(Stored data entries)
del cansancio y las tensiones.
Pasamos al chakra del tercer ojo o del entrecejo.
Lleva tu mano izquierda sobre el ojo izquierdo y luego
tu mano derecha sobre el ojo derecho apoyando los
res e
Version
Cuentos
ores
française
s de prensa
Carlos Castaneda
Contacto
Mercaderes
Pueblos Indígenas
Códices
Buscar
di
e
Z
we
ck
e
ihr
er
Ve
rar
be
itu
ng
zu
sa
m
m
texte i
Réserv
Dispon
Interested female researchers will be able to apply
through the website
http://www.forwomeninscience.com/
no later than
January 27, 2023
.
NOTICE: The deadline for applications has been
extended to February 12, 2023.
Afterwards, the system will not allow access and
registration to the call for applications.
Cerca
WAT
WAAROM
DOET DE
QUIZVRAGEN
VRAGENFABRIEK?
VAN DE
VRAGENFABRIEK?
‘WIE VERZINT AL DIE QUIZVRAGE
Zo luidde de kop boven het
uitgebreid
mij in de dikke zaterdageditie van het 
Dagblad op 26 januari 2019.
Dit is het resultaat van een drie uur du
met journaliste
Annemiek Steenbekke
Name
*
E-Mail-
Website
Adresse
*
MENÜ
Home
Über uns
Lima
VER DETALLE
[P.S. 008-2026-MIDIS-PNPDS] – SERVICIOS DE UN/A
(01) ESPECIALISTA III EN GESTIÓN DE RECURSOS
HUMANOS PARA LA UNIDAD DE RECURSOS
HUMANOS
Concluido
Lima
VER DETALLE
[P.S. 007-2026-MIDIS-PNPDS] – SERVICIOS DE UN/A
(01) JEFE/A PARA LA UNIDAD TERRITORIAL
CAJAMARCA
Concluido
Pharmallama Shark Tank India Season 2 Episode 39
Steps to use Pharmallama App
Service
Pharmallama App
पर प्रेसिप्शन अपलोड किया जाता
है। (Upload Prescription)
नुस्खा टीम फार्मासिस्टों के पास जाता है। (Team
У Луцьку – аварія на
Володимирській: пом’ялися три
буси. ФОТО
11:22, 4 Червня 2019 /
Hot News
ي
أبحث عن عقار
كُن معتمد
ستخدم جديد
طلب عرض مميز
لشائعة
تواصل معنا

To do:
The data above should be reproduced in full and exactly.

Answer to the exercise:
del cansancio y las tensiones.
Pasamos al chakra del tercer ojo o del entrecejo.
Lleva tu mano izquierda sobre el ojo izquierdo y luego
tu mano derecha sobre el ojo derecho apoyando los
res e
Version
Cuentos
ores
française
s de prensa
Carlos Castaneda
Contacto
Mercaderes
Pueblos Indígenas
Códices
Buscar
di
e
Z
we
ck
e
ihr
er
Ve
rar
be
itu
ng
zu
sa
m
m
texte i
Réserv
Dispon
Interested female researchers will be able to apply
through the website
http://www.forwomeninscience.com/
no later than
January 27, 2023
.
NOTICE: The deadline for applications has been
extended to February 12, 2023.
Afterwards, the system will not allow access and
registration to the call for applications.
Cerca
WAT
WAAROM
DOET DE
QUIZVRAGEN
VRAGENFABRIEK?
VAN DE
VRAGENFABRIEK?
‘WIE VERZINT AL DIE QUIZVRAGE
Zo luidde de kop boven het
uitgebreid
mij in de dikke zaterdageditie van het 
Dagblad op 26 januari 2019.
Dit is het resultaat van een drie uur du
met journaliste
Annemiek Steenbekke
Name
*
E-Mail-
Website
Adresse
*
MENÜ
Home
Über uns
Lima
VER DETALLE
[P.S. 008-2026-MIDIS-PNPDS] – SERVICIOS DE UN/A
(01) ESPECIALISTA III EN GESTIÓN DE RECURSOS
HUMANOS PARA LA UNIDAD DE RECURSOS
HUMANOS
Concluido
Lima
VER DETALLE
[P.S. 007-2026-MIDIS-PNPDS] – SERVICIOS DE UN/A
(01) JEFE/A PARA LA UNIDAD TERRITORIAL
CAJAMARCA
Concluido
Pharmallama Shark Tank India Season 2 Episode 39
Steps to use Pharmallama App
Service
Pharmallama App
पर प्रेसिप्शन अपलोड किया जाता
है। (Upload Prescription)
नुस्खा टीम फार्मासिस्टों के पास जाता है। (Team
У Луцьку – аварія на
Володимирській: пом’ялися три
буси. ФОТО
11:22, 4 Червня 2019 /
Hot News
ي
أبحث عن عقار
كُن معتمد
ستخدم جديد
طلب عرض مميز
لشائعة
تواصل معنا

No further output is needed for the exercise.